Microsoft points out that a live application can be tested remotely by running the following request against it using the curl command line tool:
Researcher Florian Roth published YARA rules that can be used by defenders to check a system for a potentially successful compromise via Spring4Shell. The rules will detect malicious JSP backdoor files dropped by the known exploits.
The CERT Coordination Center at Carnegie Mellon University maintains a list of vendors that have confirmed having vulnerable products as well as other who are still investigating. A French researcher known as SwitHak also compiled a list of vendor responses and advisories to Spring4Shell with the help of the infosec community.
Mitigation for Spring4Shell
The best way to mitigate this vulnerability is to update Spring Framework to versions 5.3.18 or 5.2.20 and Spring Boot to versions 2.6.6 or 2.5.12. However, if updating the framework is not immediately possible there are alternative workarounds.
For example, developers could add a @ControllerAdvice that blocks assignments to some of the ClassLoader internal fields to their applications.
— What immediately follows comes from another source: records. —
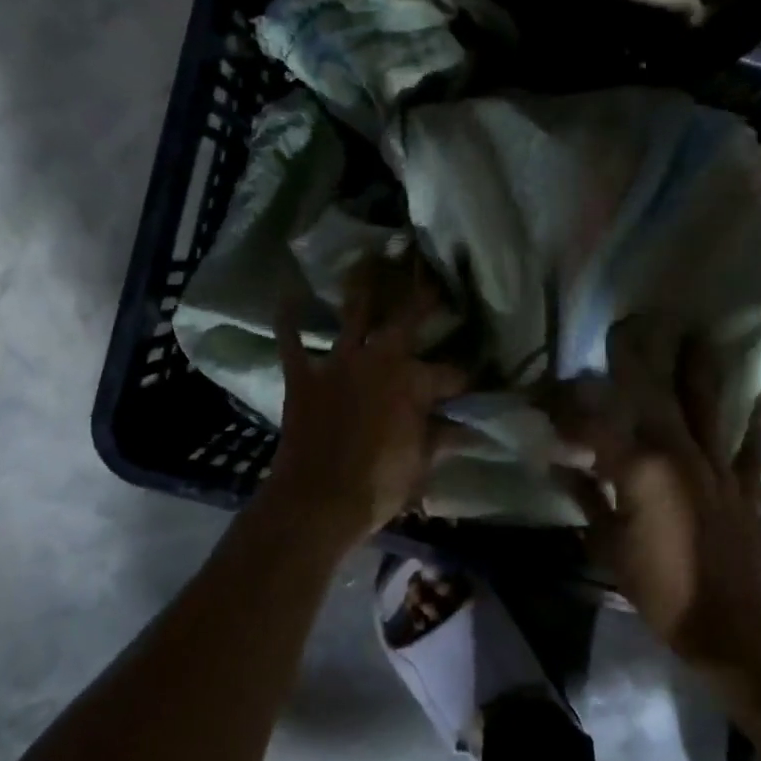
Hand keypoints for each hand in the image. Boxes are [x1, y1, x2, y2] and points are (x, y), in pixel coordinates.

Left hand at [260, 255, 467, 552]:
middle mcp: (379, 360)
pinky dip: (289, 320)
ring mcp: (338, 364)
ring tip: (366, 260)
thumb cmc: (378, 485)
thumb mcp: (421, 462)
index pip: (450, 374)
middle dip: (422, 299)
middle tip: (432, 279)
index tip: (474, 380)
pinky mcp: (304, 376)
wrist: (317, 500)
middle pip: (406, 321)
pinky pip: (293, 342)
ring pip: (353, 316)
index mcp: (414, 383)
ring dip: (361, 289)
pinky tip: (287, 296)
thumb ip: (443, 436)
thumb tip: (471, 427)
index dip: (464, 378)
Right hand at [547, 317, 760, 675]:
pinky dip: (758, 422)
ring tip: (699, 336)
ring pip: (707, 408)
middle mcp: (679, 454)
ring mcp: (717, 467)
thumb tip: (556, 465)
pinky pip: (753, 449)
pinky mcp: (746, 486)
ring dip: (700, 371)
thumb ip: (585, 497)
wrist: (726, 625)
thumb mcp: (606, 544)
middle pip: (655, 397)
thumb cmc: (657, 587)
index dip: (567, 409)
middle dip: (637, 360)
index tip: (548, 394)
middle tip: (627, 327)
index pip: (594, 427)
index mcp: (639, 469)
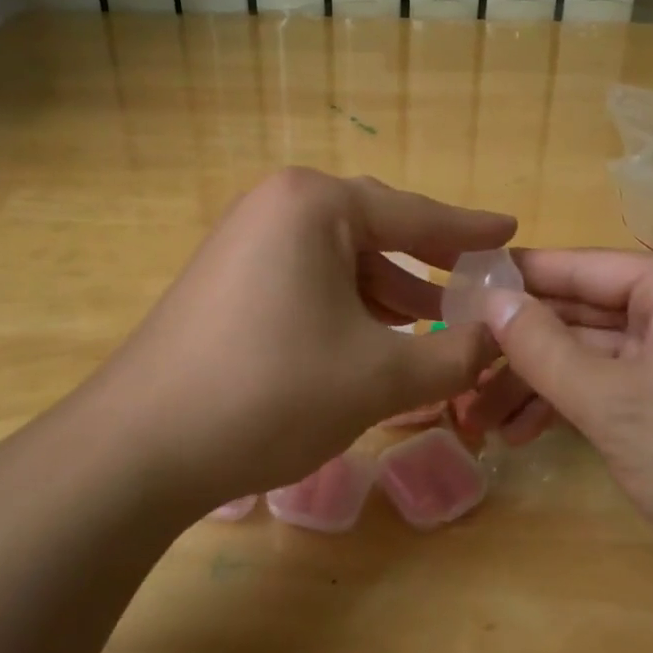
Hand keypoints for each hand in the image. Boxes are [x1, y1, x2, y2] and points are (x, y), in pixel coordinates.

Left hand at [79, 169, 514, 514]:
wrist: (141, 447)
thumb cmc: (272, 393)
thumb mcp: (381, 377)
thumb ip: (456, 355)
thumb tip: (502, 339)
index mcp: (315, 204)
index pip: (414, 213)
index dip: (469, 230)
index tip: (511, 229)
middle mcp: (276, 206)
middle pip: (375, 229)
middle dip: (428, 263)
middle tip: (478, 284)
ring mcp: (244, 240)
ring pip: (339, 259)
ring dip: (389, 292)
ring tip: (438, 325)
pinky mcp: (227, 278)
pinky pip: (307, 278)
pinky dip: (347, 304)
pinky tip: (374, 338)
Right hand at [480, 251, 652, 571]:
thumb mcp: (611, 404)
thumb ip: (542, 348)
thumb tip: (488, 300)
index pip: (578, 266)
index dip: (514, 280)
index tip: (454, 290)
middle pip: (580, 311)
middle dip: (519, 348)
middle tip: (457, 368)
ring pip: (591, 349)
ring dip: (538, 382)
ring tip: (478, 418)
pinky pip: (614, 376)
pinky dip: (572, 400)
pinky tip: (522, 432)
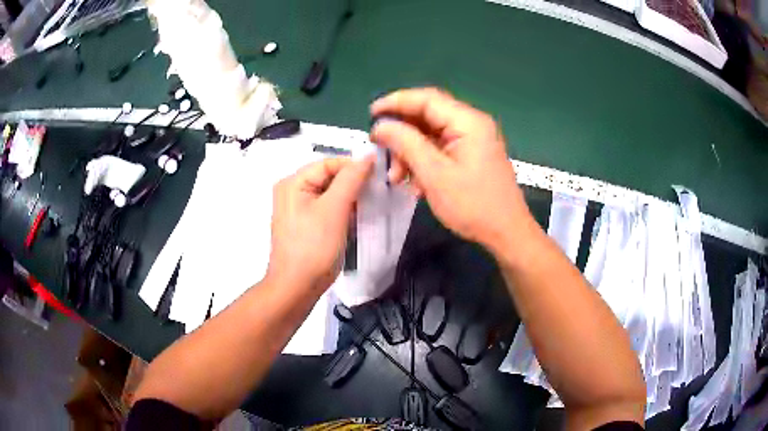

However, the Spring developers warned that this is not completely failsafe in some situations and provided more guidelines in their advisory.
Another temporary mitigation is to upgrade Tomcat to version 10.0.20, 9.0.62 or 8.5.78, which were released in response to Spring4Shell. The currently circulated exploits rely on the Tomcat-specific feature AccessLogValve to overwrite arbitrary files and deploy backdoors on servers, so the Tomcat developers released these new versions to close this attack vector.
However, while this might cripple the current exploit, it shouldn't be viewed as a long-term solution, as attackers could discover alternative attack vectors.
Despite the name similarity to Log4Shell -- a critical vulnerability discovered in December in the log4j Java logging library used in millions of applications -- Spring4Shell does not seem to have the same widespread impact, primarily because of steeper exploitation requirements that less applications meet.
That said, it is a serious vulnerability that will probably linger in enterprise applications for a long time. According to Sonatype's data, almost 40% of log4j2 downloads from Maven Central continue to be for vulnerable versions of the library three months after Log4Shell was announced.